=== Problem to solve ===
Repeat all entries below exactly as shown.

[[ Data for this task, beginning ]]

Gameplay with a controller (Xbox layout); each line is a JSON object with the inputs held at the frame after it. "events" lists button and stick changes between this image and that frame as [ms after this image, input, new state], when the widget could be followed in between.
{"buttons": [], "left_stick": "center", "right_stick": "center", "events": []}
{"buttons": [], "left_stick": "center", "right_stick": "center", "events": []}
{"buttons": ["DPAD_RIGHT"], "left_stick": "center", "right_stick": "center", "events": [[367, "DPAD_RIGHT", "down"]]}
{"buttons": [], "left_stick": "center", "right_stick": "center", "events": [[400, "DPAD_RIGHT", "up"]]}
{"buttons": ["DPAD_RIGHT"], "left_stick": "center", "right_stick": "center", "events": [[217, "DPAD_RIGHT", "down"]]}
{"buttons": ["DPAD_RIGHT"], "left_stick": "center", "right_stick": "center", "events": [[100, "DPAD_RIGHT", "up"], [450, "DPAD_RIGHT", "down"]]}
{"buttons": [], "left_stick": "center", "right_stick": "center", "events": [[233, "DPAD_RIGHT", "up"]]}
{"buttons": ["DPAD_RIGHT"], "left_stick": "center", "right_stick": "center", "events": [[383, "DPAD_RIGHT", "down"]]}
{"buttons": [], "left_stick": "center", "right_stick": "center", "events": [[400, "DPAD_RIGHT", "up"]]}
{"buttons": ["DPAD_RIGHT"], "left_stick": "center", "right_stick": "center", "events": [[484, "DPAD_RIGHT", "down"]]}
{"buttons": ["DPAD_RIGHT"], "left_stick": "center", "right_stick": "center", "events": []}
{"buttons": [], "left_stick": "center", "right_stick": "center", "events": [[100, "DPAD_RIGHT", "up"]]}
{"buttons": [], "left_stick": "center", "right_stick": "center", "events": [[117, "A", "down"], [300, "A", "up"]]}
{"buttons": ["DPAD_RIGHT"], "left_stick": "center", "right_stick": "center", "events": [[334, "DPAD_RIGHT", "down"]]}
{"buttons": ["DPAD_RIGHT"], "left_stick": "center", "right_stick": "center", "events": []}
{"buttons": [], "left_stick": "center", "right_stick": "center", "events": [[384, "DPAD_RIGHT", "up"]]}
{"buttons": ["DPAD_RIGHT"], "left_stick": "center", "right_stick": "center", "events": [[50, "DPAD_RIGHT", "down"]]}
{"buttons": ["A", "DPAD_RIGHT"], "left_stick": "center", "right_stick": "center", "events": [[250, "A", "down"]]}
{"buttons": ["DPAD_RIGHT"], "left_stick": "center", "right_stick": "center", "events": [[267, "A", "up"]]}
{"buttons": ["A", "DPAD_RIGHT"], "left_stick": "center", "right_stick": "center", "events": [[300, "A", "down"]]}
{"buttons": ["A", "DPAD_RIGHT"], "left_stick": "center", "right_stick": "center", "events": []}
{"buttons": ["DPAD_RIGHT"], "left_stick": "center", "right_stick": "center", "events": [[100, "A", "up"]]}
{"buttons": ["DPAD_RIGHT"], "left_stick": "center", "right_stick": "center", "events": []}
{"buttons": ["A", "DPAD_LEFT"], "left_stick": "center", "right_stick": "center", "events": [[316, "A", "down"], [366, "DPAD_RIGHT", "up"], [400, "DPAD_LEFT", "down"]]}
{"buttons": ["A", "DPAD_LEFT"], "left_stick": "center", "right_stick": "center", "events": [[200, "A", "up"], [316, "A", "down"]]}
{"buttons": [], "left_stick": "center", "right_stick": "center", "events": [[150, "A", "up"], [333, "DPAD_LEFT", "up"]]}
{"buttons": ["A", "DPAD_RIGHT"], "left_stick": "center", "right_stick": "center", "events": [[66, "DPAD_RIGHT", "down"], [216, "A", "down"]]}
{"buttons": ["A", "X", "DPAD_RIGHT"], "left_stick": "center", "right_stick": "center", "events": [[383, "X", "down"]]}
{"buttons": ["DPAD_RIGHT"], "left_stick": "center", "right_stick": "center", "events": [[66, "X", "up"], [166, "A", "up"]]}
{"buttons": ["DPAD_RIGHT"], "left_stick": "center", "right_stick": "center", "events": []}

[[ Data for this task, end ]]

=== Completed task ===
Gameplay with a controller (Xbox layout); each line is a JSON object with the inputs held at the frame after it. "events" lists button and stick changes between this image and that frame as [ms after this image, input, new state], when the widget could be followed in between.
{"buttons": [], "left_stick": "center", "right_stick": "center", "events": []}
{"buttons": [], "left_stick": "center", "right_stick": "center", "events": []}
{"buttons": ["DPAD_RIGHT"], "left_stick": "center", "right_stick": "center", "events": [[367, "DPAD_RIGHT", "down"]]}
{"buttons": [], "left_stick": "center", "right_stick": "center", "events": [[400, "DPAD_RIGHT", "up"]]}
{"buttons": ["DPAD_RIGHT"], "left_stick": "center", "right_stick": "center", "events": [[217, "DPAD_RIGHT", "down"]]}
{"buttons": ["DPAD_RIGHT"], "left_stick": "center", "right_stick": "center", "events": [[100, "DPAD_RIGHT", "up"], [450, "DPAD_RIGHT", "down"]]}
{"buttons": [], "left_stick": "center", "right_stick": "center", "events": [[233, "DPAD_RIGHT", "up"]]}
{"buttons": ["DPAD_RIGHT"], "left_stick": "center", "right_stick": "center", "events": [[383, "DPAD_RIGHT", "down"]]}
{"buttons": [], "left_stick": "center", "right_stick": "center", "events": [[400, "DPAD_RIGHT", "up"]]}
{"buttons": ["DPAD_RIGHT"], "left_stick": "center", "right_stick": "center", "events": [[484, "DPAD_RIGHT", "down"]]}
{"buttons": ["DPAD_RIGHT"], "left_stick": "center", "right_stick": "center", "events": []}
{"buttons": [], "left_stick": "center", "right_stick": "center", "events": [[100, "DPAD_RIGHT", "up"]]}
{"buttons": [], "left_stick": "center", "right_stick": "center", "events": [[117, "A", "down"], [300, "A", "up"]]}
{"buttons": ["DPAD_RIGHT"], "left_stick": "center", "right_stick": "center", "events": [[334, "DPAD_RIGHT", "down"]]}
{"buttons": ["DPAD_RIGHT"], "left_stick": "center", "right_stick": "center", "events": []}
{"buttons": [], "left_stick": "center", "right_stick": "center", "events": [[384, "DPAD_RIGHT", "up"]]}
{"buttons": ["DPAD_RIGHT"], "left_stick": "center", "right_stick": "center", "events": [[50, "DPAD_RIGHT", "down"]]}
{"buttons": ["A", "DPAD_RIGHT"], "left_stick": "center", "right_stick": "center", "events": [[250, "A", "down"]]}
{"buttons": ["DPAD_RIGHT"], "left_stick": "center", "right_stick": "center", "events": [[267, "A", "up"]]}
{"buttons": ["A", "DPAD_RIGHT"], "left_stick": "center", "right_stick": "center", "events": [[300, "A", "down"]]}
{"buttons": ["A", "DPAD_RIGHT"], "left_stick": "center", "right_stick": "center", "events": []}
{"buttons": ["DPAD_RIGHT"], "left_stick": "center", "right_stick": "center", "events": [[100, "A", "up"]]}
{"buttons": ["DPAD_RIGHT"], "left_stick": "center", "right_stick": "center", "events": []}
{"buttons": ["A", "DPAD_LEFT"], "left_stick": "center", "right_stick": "center", "events": [[316, "A", "down"], [366, "DPAD_RIGHT", "up"], [400, "DPAD_LEFT", "down"]]}
{"buttons": ["A", "DPAD_LEFT"], "left_stick": "center", "right_stick": "center", "events": [[200, "A", "up"], [316, "A", "down"]]}
{"buttons": [], "left_stick": "center", "right_stick": "center", "events": [[150, "A", "up"], [333, "DPAD_LEFT", "up"]]}
{"buttons": ["A", "DPAD_RIGHT"], "left_stick": "center", "right_stick": "center", "events": [[66, "DPAD_RIGHT", "down"], [216, "A", "down"]]}
{"buttons": ["A", "X", "DPAD_RIGHT"], "left_stick": "center", "right_stick": "center", "events": [[383, "X", "down"]]}
{"buttons": ["DPAD_RIGHT"], "left_stick": "center", "right_stick": "center", "events": [[66, "X", "up"], [166, "A", "up"]]}
{"buttons": ["DPAD_RIGHT"], "left_stick": "center", "right_stick": "center", "events": []}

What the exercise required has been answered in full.